The other defendant, Charles Thomason, was paid, between October 10th and October 15th, 1903, $1,615, for money loaned and advanced and on account of wages. He was not an officer of the company, and if it had been a payment to an ordinary creditor without notice of insolvency, received while the company was carrying on its usual business, I should, hardly feel justified in holding that such payment would fall under the condemnation of the sixty-fourth section of the Corporation act. If a creditor has no right to retain a payment he would have no right to accept it, and unless he had ascertained that the corporation, when paying him an ordinary debt, was solvent, he could .not with safety accept it. Manifestly such a rule would interdict the transaction of business with a corporation, for a condition of insolvency might exist for months, or even years, while to all appearances, so far as strangers to the corporation were concerned, it was solvent; and thus every payment to a creditor, during the period of insolvency, would have to be refunded when the insolvency was disclosed.

My attention has been called to Miller, Receiver, v. Audenried, 67 N. J. Eq. 252, but in that case the corporation had suspended business; its property had been destroyed by fire and the directors were preferring creditors from the proceeds of the insurance, while the conditions were such as to properly *445charge the creditors who were preferred, with knowledge of the situation.

A consideration of the evidence relating to the claim of Samuel Thomason convinces me that he knew of the insolvent condition of this company when the payment was made to him.

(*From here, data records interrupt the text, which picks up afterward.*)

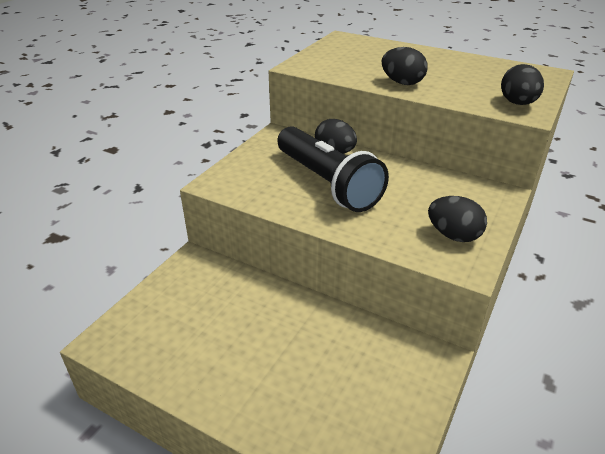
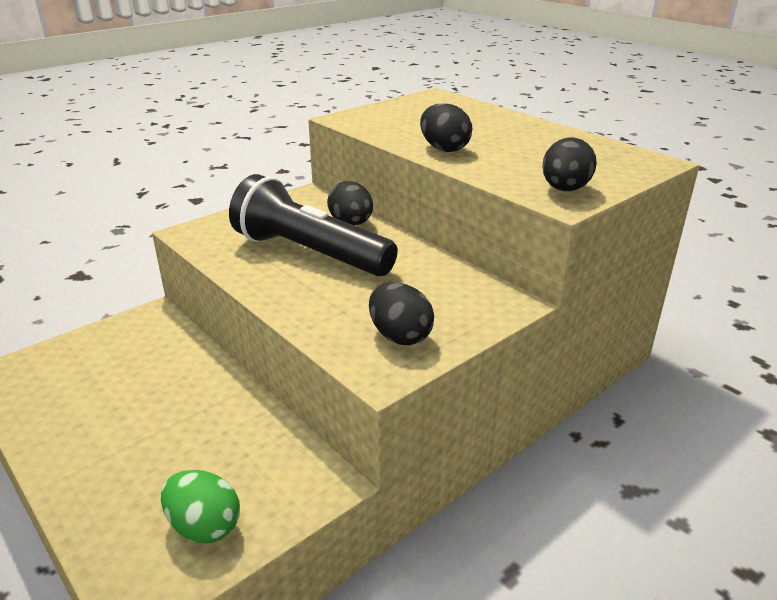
camera: 20 degrees right, 5 degrees down
black flashlight [277,126,389,212] -> black flashlight turned 135 degrees clockwise [229,174,398,276]
none -> green egg [161,470,240,543]

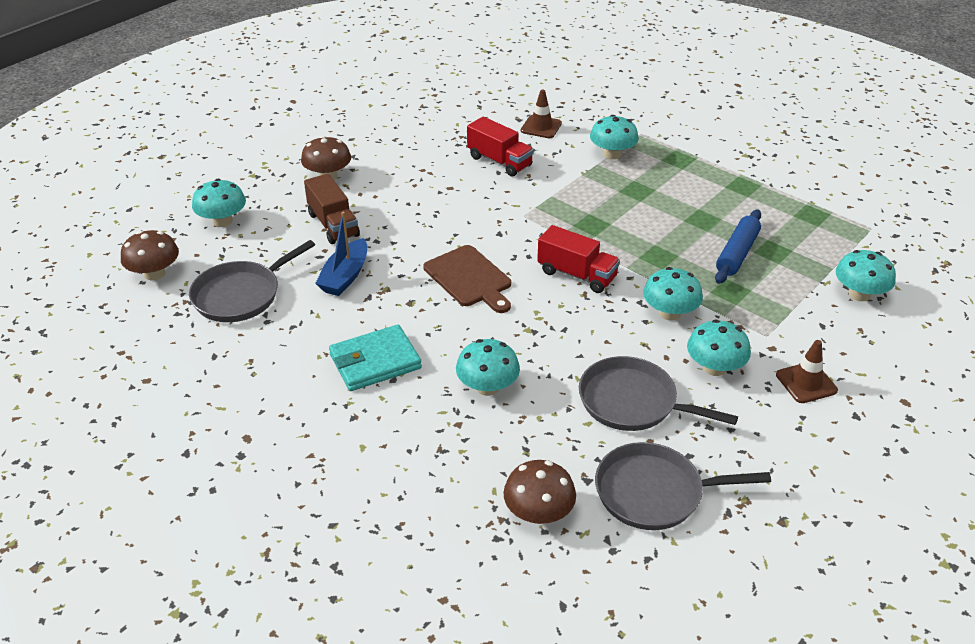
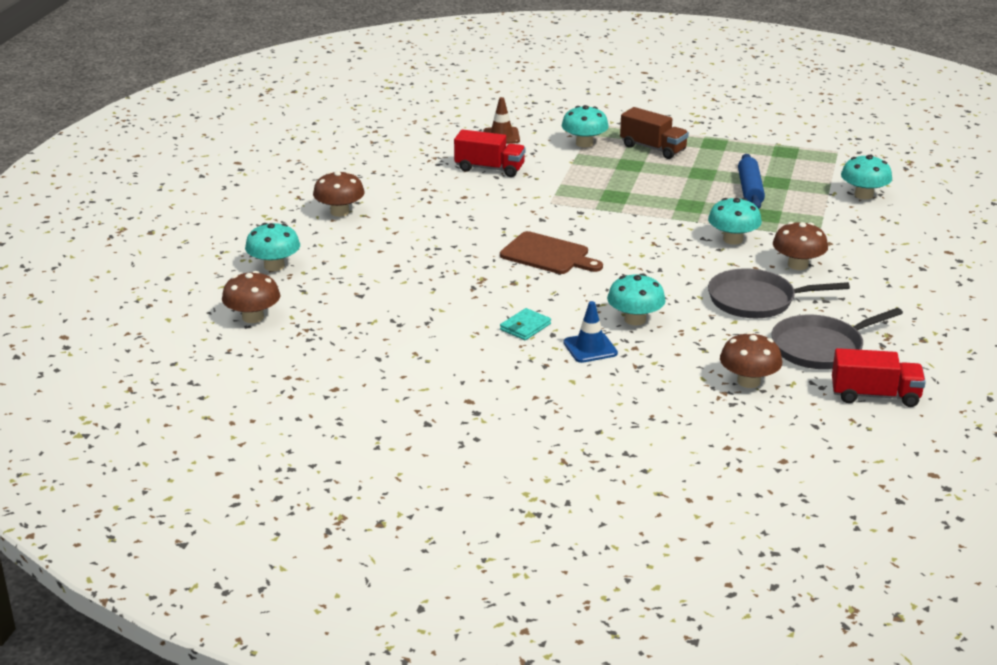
camera: 25 degrees left, 10 degrees down
grey pan [189,240,315,322] -> none
brown truck [304,174,360,244] -> brown truck moved to [620,107,689,159]
blue boat [315,212,367,296] -> none
turquoise wallet [329,324,422,391] -> turquoise wallet [500,308,551,340], size x0.58
red truck [537,225,620,293] -> red truck moved to [832,348,926,407]
turquoise mushroom [687,319,751,376] -> brown mushroom [773,222,828,270]
brown traffic cone [776,340,838,403] -> none
none -> blue traffic cone [563,301,618,363]

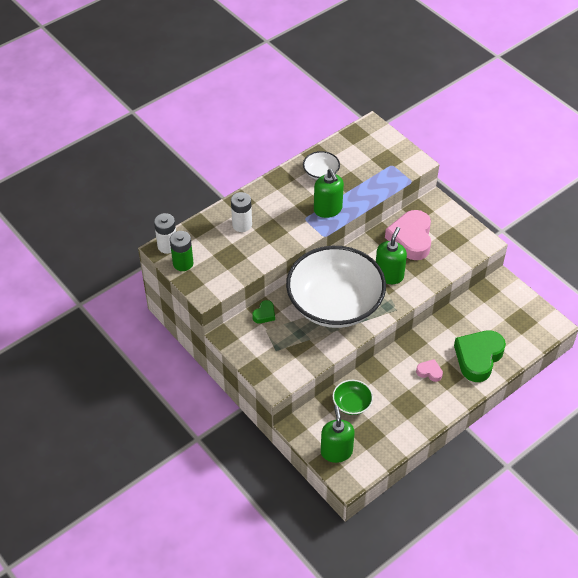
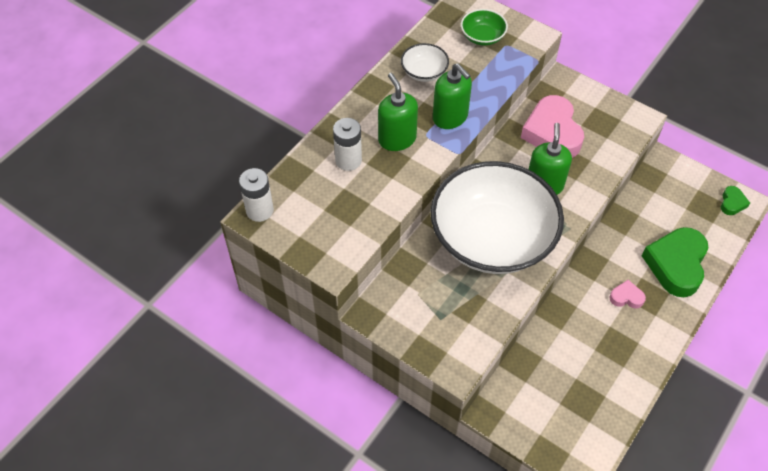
camera: 15 degrees left, 5 degrees up
green battery [170,231,193,271] -> none
green heart [252,300,275,323] -> green heart moved to [721,186,750,215]
green soap dispenser [321,405,355,463] -> green soap dispenser moved to [378,73,418,151]
green bowl [333,380,373,415] -> green bowl moved to [461,9,508,46]

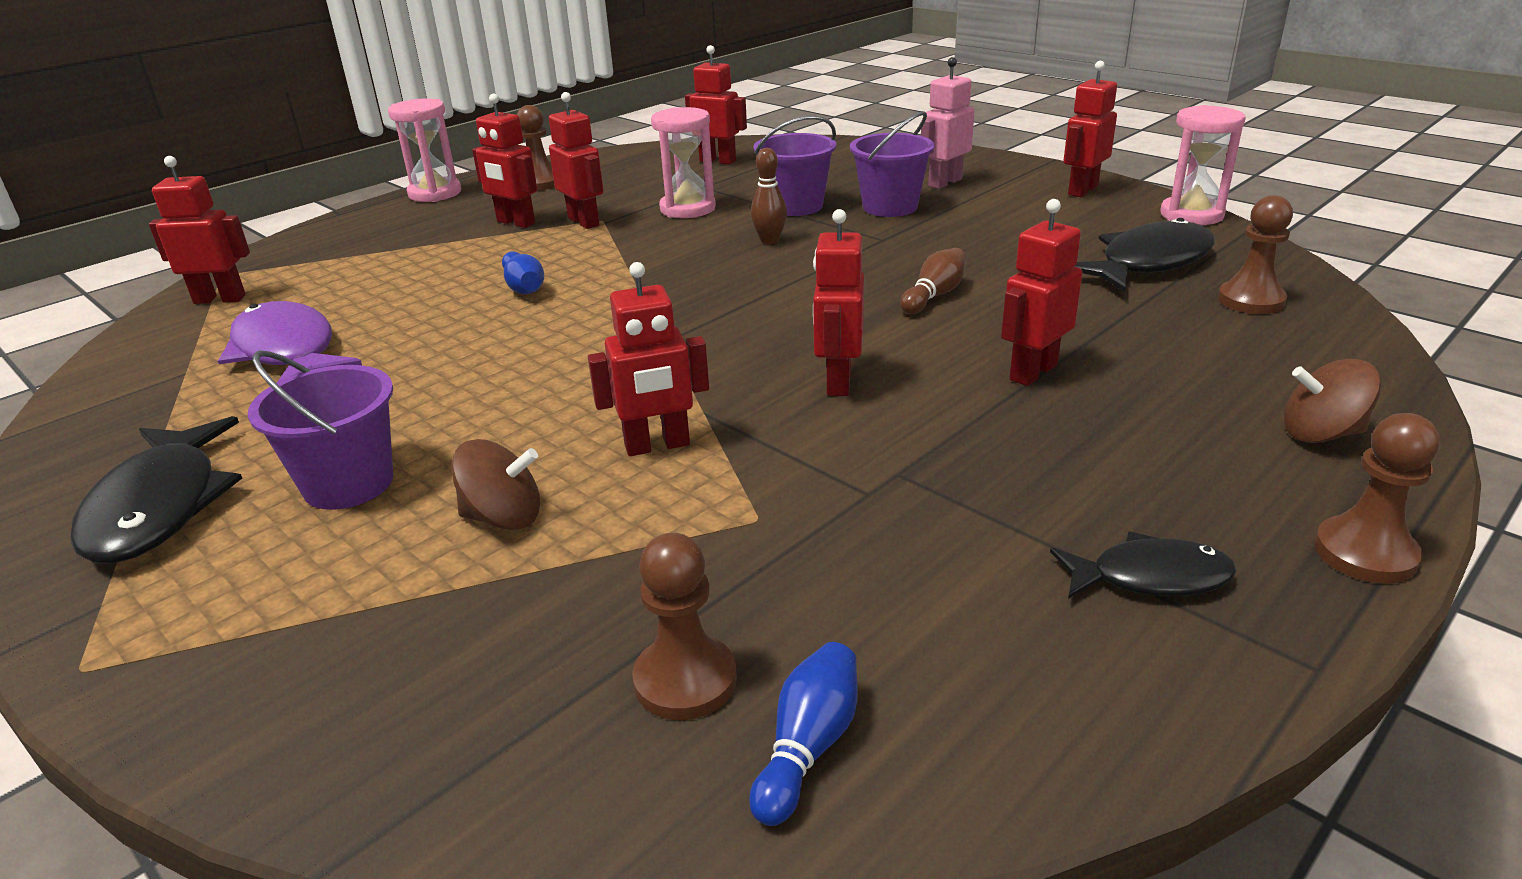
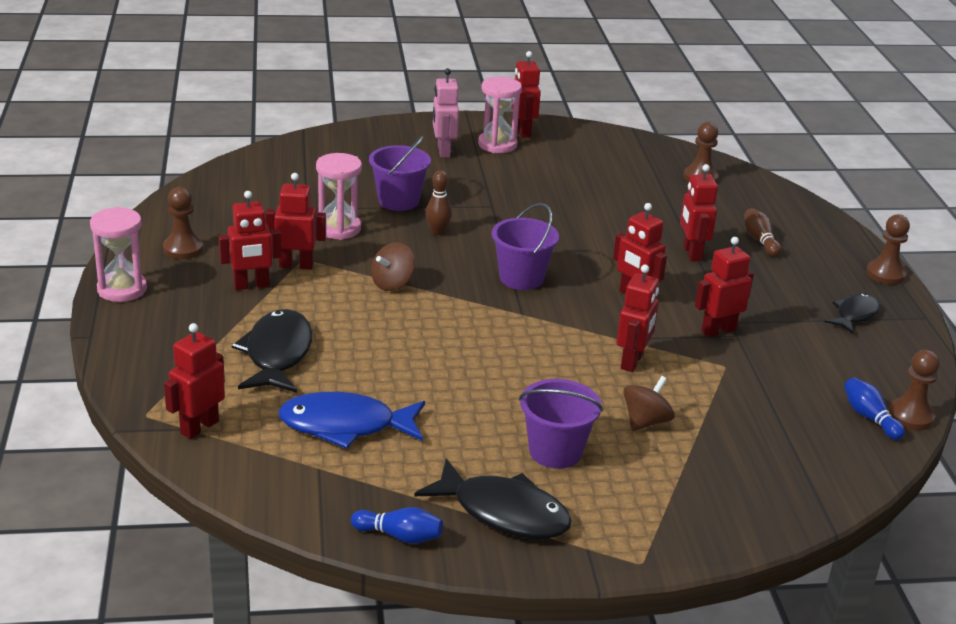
camera: 55 degrees left, 0 degrees up
purple fish [218,301,362,382] -> blue fish [278,392,425,449]
blue bowling pin [502,251,544,294] -> blue bowling pin moved to [351,507,443,544]
brown pawn [632,533,737,720] -> brown pawn moved to [888,350,940,430]
red robot [685,45,747,165] -> red robot moved to [695,237,754,338]
purple bucket [850,111,934,217] -> purple bucket moved to [492,203,559,290]
brown bowling pin [900,248,967,314] -> brown bowling pin moved to [744,208,781,257]
black fish [1074,218,1215,292] -> black fish moved to [232,309,312,393]
pink hourglass [1160,105,1246,225] -> pink hourglass moved to [478,77,522,153]
brown spinning top [1284,359,1381,443] -> brown spinning top moved to [371,242,415,291]

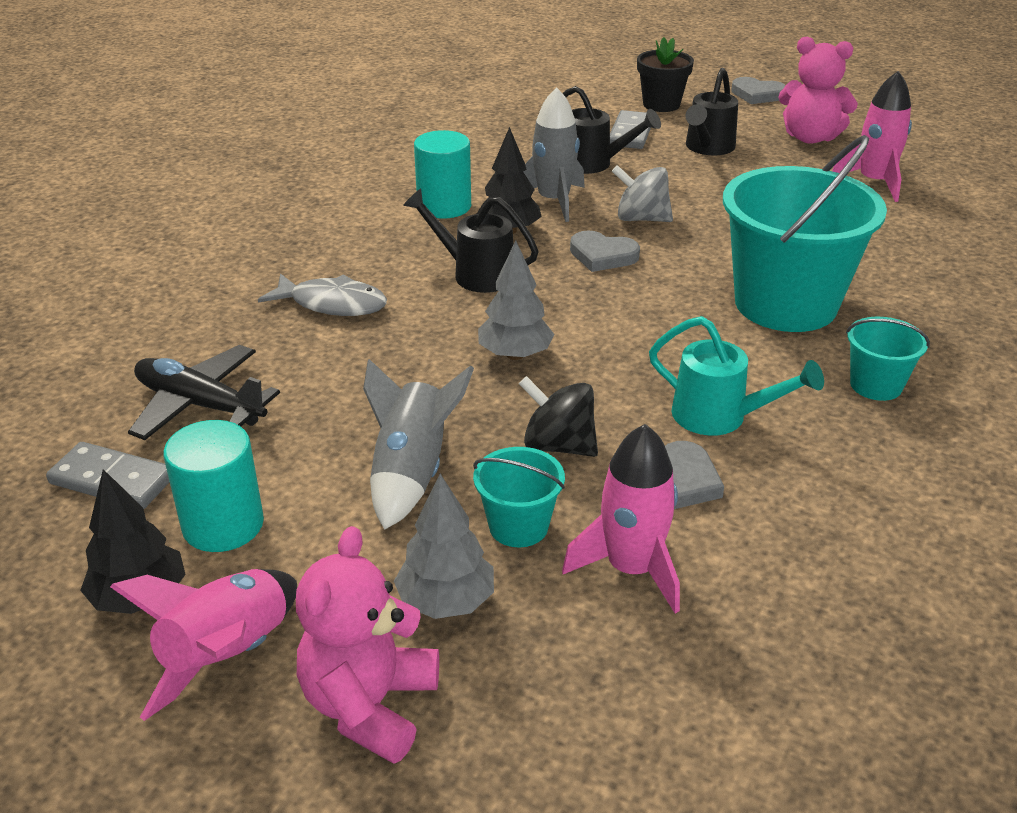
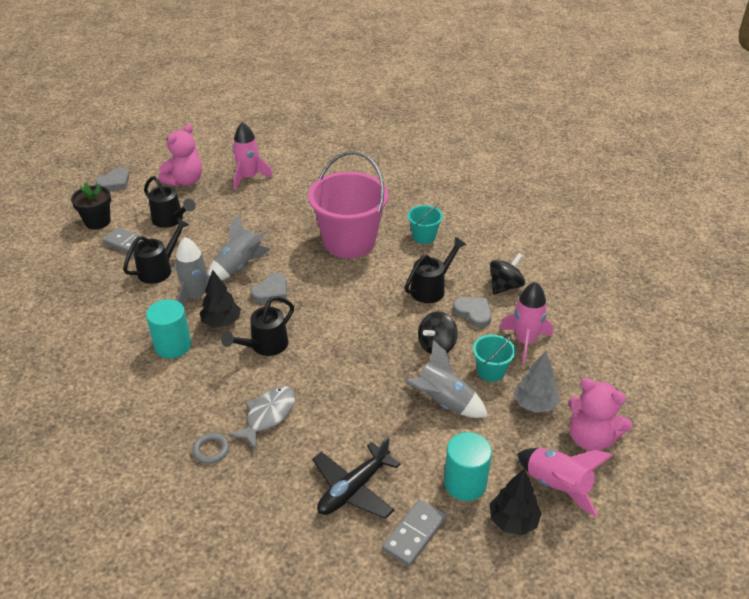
camera: 75 degrees left, 5 degrees up
grey tree [478,241,555,360] -> none
grey spinning top [612,165,673,222] -> grey rocket [208,214,270,281]
turquoise watering can [649,316,824,436] -> black watering can [405,237,467,303]
turquoise bucket [723,135,887,332] -> pink bucket [308,151,389,258]
none -> grey ring [192,433,229,464]
none -> black spinning top [490,253,525,294]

The stock of the company was largely, if not entirely, held by his son and the son’s wife. Current obligations of the company were past due and unpaid, and it was not in funds to pay the above claim. In order to provide the money the father purchased from the company, of which he was the superintendent, a portion of its stock in trade, which he afterwards removed and sold, and the pajnnent made by him for such stock in trade was used to liquidate his claim and that of his son and the son’s wife.

I am satisfied that this sale had no other purpose than to provide money in order to prefer the claims of those parties, and that the father knew the company was then in an insolvent condition. The sale of the goods was made, after the company had become insolvent, to the father, who was not a Iona fide purchaser for valuable consideration, without notice of insolvency, and was carried out for no other purpose than to permit these defendants to obtain a preference, to the injury of other creditors of an insolvent corporation. The father was engaged in no business other than as an employe of this company; he had no use for the goods purchased other than for a resale, and in making this sale the company was doing, through its superintendent, what it could and should have done in the due course of its business, and for no purpose other than that of promptly turning this stock into money, that they might unlawfully distribute it before being overtaken by the insolvency proceedings which so immediately followed.

If the defendants are entitled to a preference for any part of their claims as wages, they can establish that right in the usual way.

The complainant is entitled to a decree against all the defendants, according to the prayer of the bill.